Présentée comme un échange entre peuples, l’initiative est soutenue par African Initiative, une structure médiatique engagée dans le rapprochement entre la Russie et l’Afrique. L’objectif est de valoriser les opportunités de coopération et de renforcer la compréhension mutuelle. L’opération s’inscrit également dans un contexte de déploiement de l’influence russe à Madagascar.
Le choix des influenceurs n’est pas anodin. Ces créateurs de contenu comptent des milliers de followers et jouissent d’une certaine influence, particulièrement auprès des jeunes des tranches d’âge de la « Gen Z » et de la « Gen ». A travers des contenus immersifs et positifs, ils peuvent contribuer à façonner une image attractive du pays hôte, bien au-delà des discours officiels.
Service rendu
Cette approche relève du « soft power », une stratégie d’influence douce qui privilégie la séduction et la proximité. En s’appuyant sur des voix locales, elle permet à la Russie de diffuser une image favorable de manière plus subtile et efficace que les canaux traditionnels. A l’heure où les réseaux sociaux redéfinissent les dynamiques d’influence, ce type d’initiative pourrait jouer un rôle croissant dans la perception des choix des partenariats internationaux à Madagascar.

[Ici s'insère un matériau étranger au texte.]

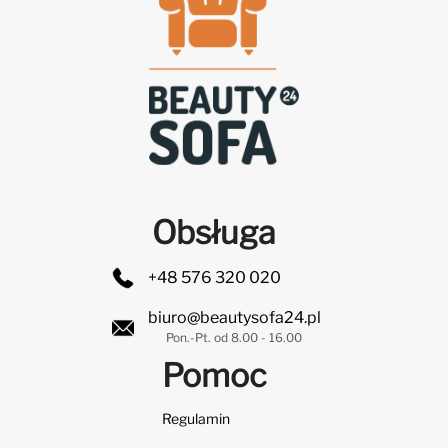
Obsługa
+48 576 320 020
biuro@beautysofa24.pl
Pon.-Pt. od 8.00 - 16.00
Pomoc
Regulamin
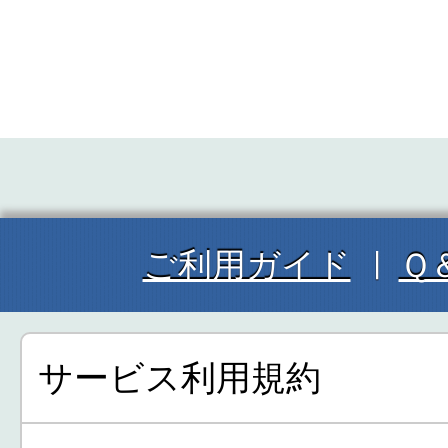
ご利用ガイド
Ｑ
サービス利用規約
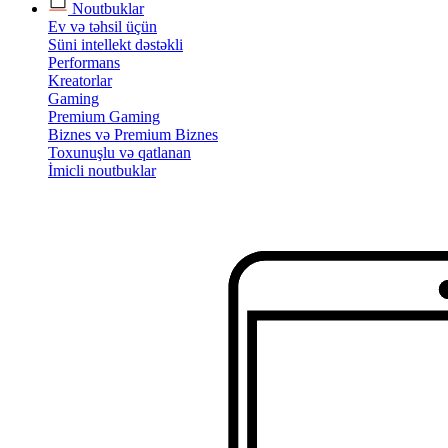
Noutbuklar
Ev və təhsil üçün
Süni intellekt dəstəkli
Performans
Kreatorlar
Gaming
Premium Gaming
Biznes və Premium Biznes
Toxunuşlu və qatlanan
İmicli noutbuklar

Pour rappel, ces influenceurs étaient particulièrement actifs lors des manifestations de septembre et octobre, ayant conduit à la chute de l’ancien président Andry Rajoelina et à l’avènement du régime de la refondation de la République de Madagascar. Depuis, Madagascar s’est rapproché de la Russie, particulièrement dans le domaine militaire, sans oublier les domaines économique et culturel. C’est donc une manière pour les autorités malgaches de remercier ces jeunes, qui font partie de la tranche d’âge de la « Génération Z », pour service rendu et surtout d’entretenir la cote de popularité des dirigeants tout en préparant l’opinion publique au développement de la coopération russo-malgache.